YOUR TASK: Pictures aside, write out the data exactly as it reads.

DATA PROVIDED:

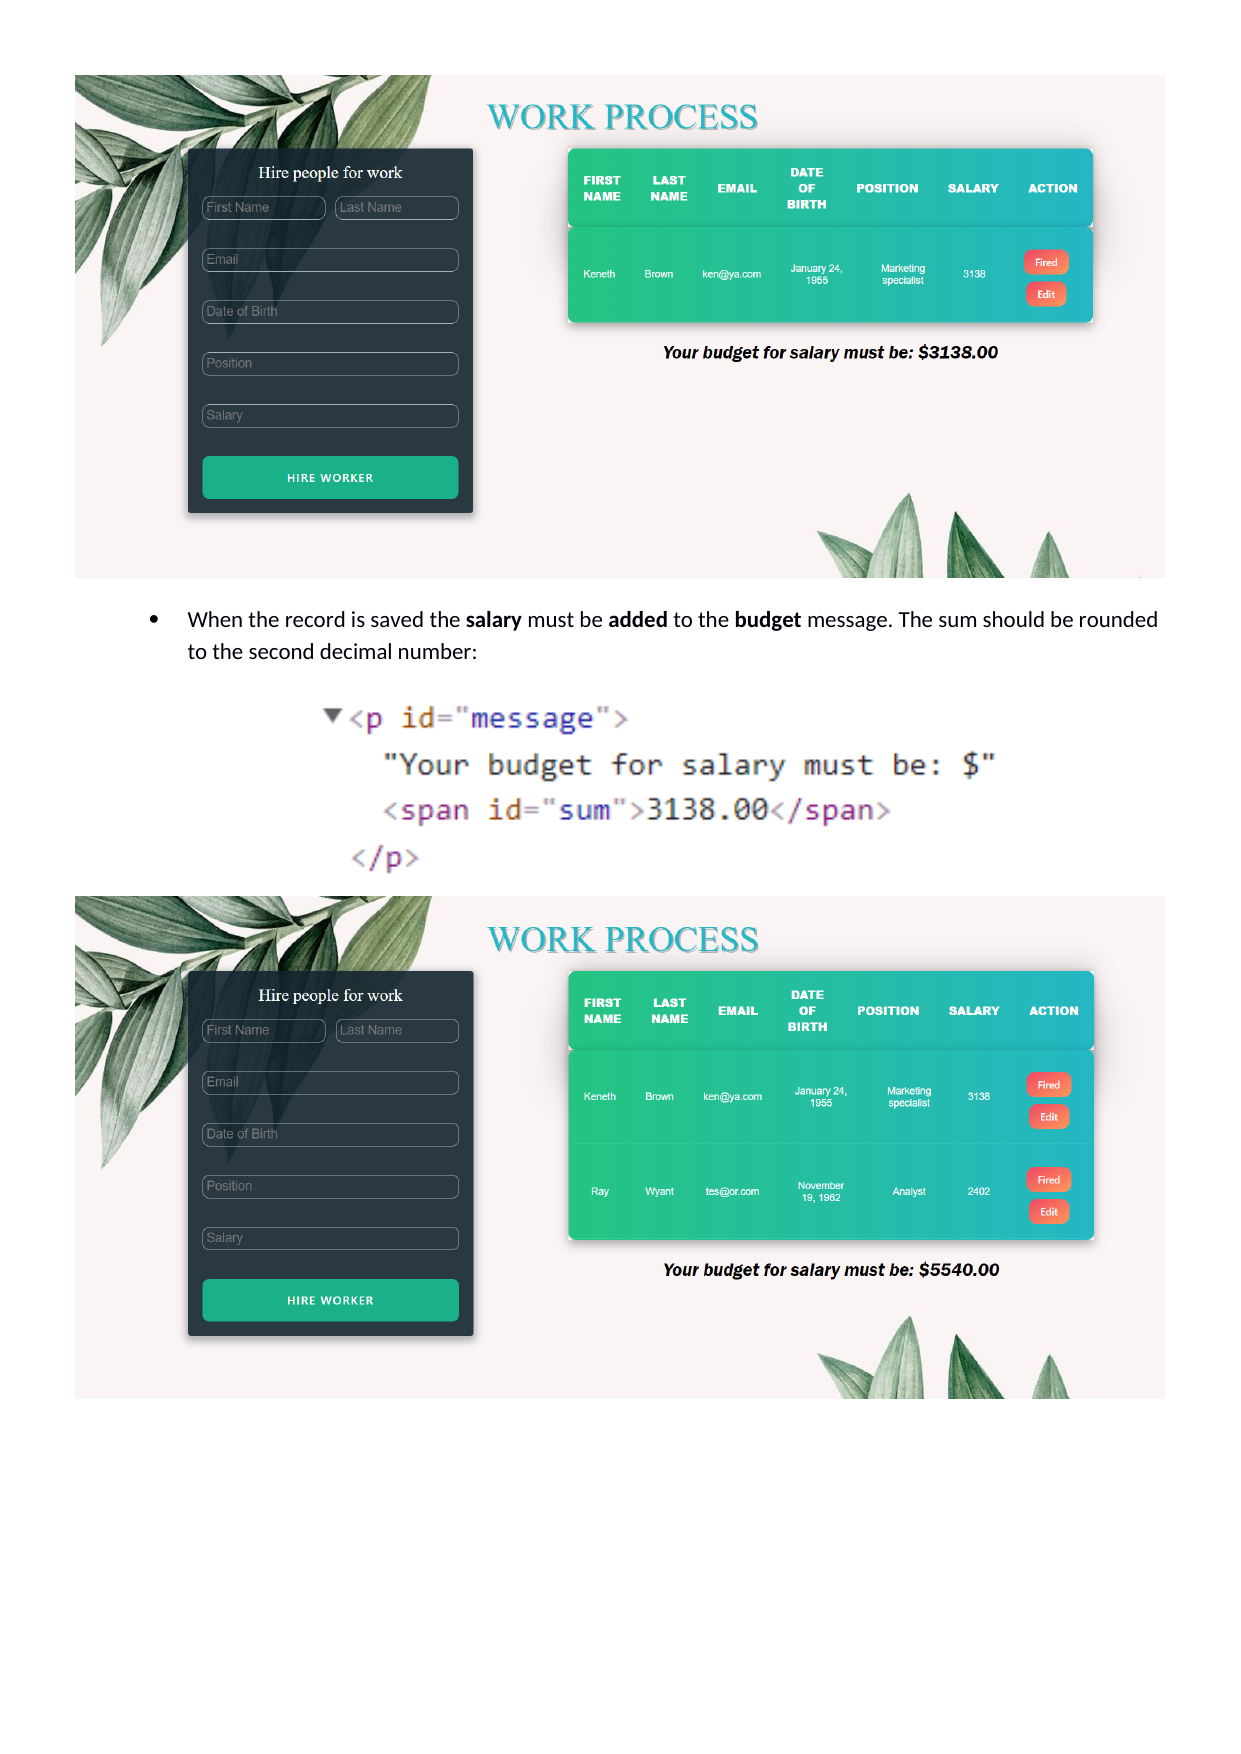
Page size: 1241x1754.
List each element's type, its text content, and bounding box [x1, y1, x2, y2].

list When the record is saved the salary must be added to the budget message. The sum should be rounded to the second decimal number: [150, 605, 1165, 665]
picture [75, 896, 1166, 1399]
picture [311, 694, 1042, 880]
picture [75, 75, 1166, 578]
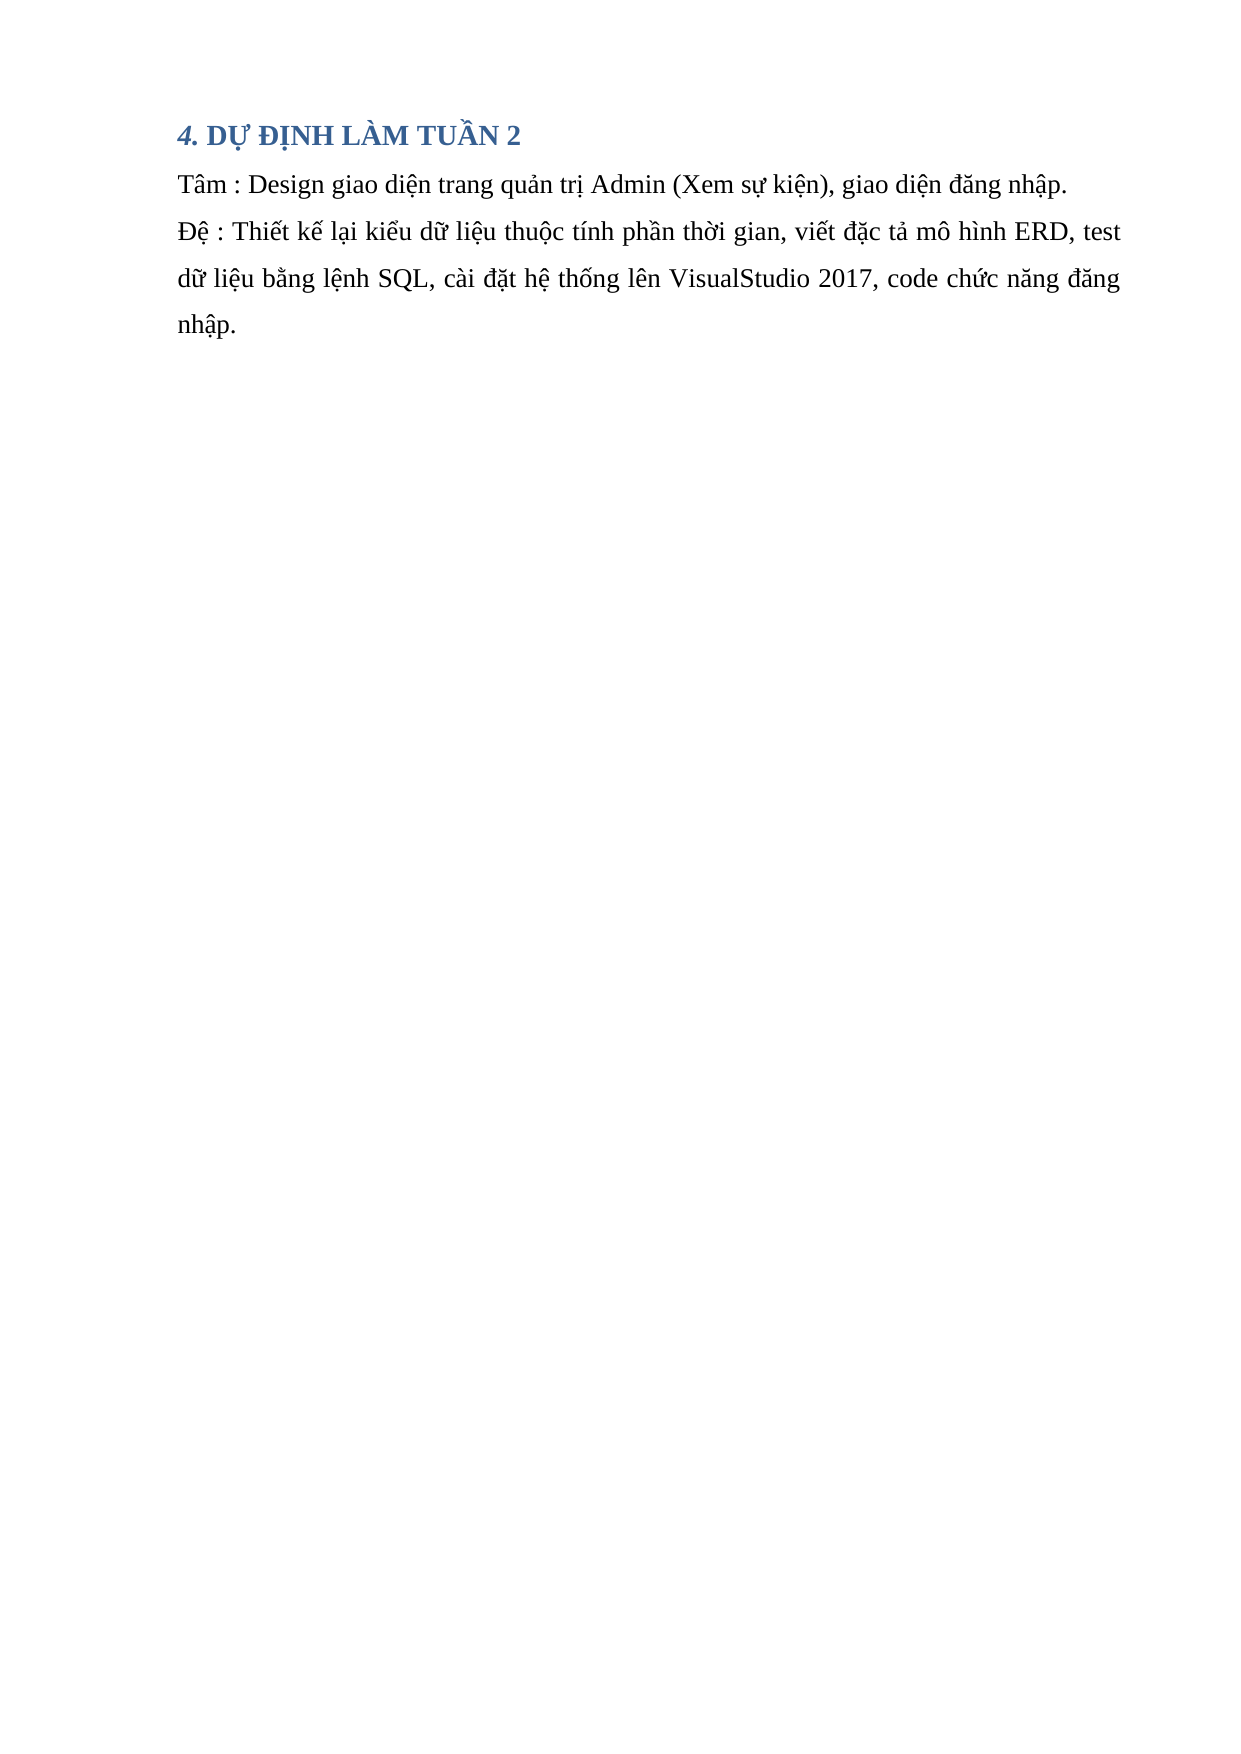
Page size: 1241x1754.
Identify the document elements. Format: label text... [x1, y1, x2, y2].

FINISHED EXERCISE:
Page size: 1241x1754.
List each element's type, its text content, and bounding box [x1, y1, x2, y2].

list When the record is saved the salary must be added to the budget message. The sum should be rounded to the second decimal number: [150, 605, 1165, 665]
picture [75, 896, 1166, 1399]
picture [311, 694, 1042, 880]
picture [75, 75, 1166, 578]
Page size: 1241x1754.
Identify the document elements. Format: label text... [x1, y1, x2, y2].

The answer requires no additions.